Though maximum likelihood estimation is a very powerful method for parameter estimation, bad training data can often lead to unfortunate consequences. For example, if every time the word “minute” appears in an email in our training set, that email is classified as spam, our trained model will learn that

\[P(F_{minute} = 1 | Y = ham) = 0\]

Hence in an unseen email, if the word minute ever shows up,

\[P(Y = ham) \prod_i P(F_i | Y = ham) = 0\]

and so your model will never classify any email containing the word minute as ham. This is a classic example of overfitting, or building a model that doesn’t generalize well to previously unseen data. Just because a specific word didn’t appear in an email in your training data, that doesn’t mean that it won’t appear in an email in your test data or in the real world.

Overfitting with Naive Bayes’ classifiers can be mitigated by Laplace smoothing. Conceptually, Laplace smoothing with strength \(k\) assumes having seen \(k\) extra of each outcome. Hence if for a given sample your maximum likelihood estimate for an outcome \(x\) that can take on \(|X|\) different values from a sample of size \(N\) is

\[P_{MLE}(x) = \frac{count(x)}{N}\]

then the Laplace estimate with strength \(k\) is

\[P_{LAP, k}(x) = \frac{count(x) + k}{N + k|X|}\]

What does this equation say? We’ve made the assumption of seeing \(k\) additional instances of each outcome, and so act as if we’ve seen \(count(x) + k\) rather than \(count(x)\) instances of \(x\). Similarly, if we see \(k\) additional instances of each of \(|X|\) classes, then we must add \(k|X|\) to our original number of samples \(N\). Together, these two statements yield the above formula. A similar result holds for computing Laplace estimates for conditionals (which is useful for computing Laplace estimates for outcomes across different classes):

\[P_{LAP, k}(x|y) = \frac{count(x, y) + k}{count(y) + k|X|}\]

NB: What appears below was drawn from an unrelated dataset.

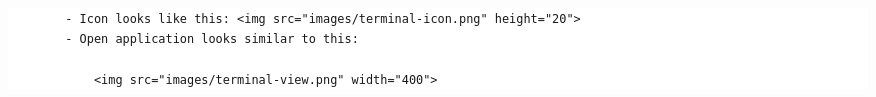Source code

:             - Icon looks like this: <img src="images/terminal-icon.png" height="20">
            - Open application looks similar to this: 
            
                <img src="images/terminal-view.png" width="400">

There are two particularly notable cases for Laplace smoothing. The first is when \(k = 0\), then

\[P_{LAP, 0}(x) = P_{MLE}(x)\]

The second is the case where \(k = \infty\). Observing a very large, infinite number of each outcome makes the results of your actual sample inconsequential and so your Laplace estimates imply that each outcome is equally likely. Indeed:

\[P_{LAP, \infty}(x) = \frac{1}{|X|}\]

The specific value of \(k\) that’s appropriate to use in your model is typically determined by trial-and-error. \(k\) is a hyperparameter in your model, which means that you can set it to whatever you want and see which value yields the best prediction accuracy/performance on your validation data.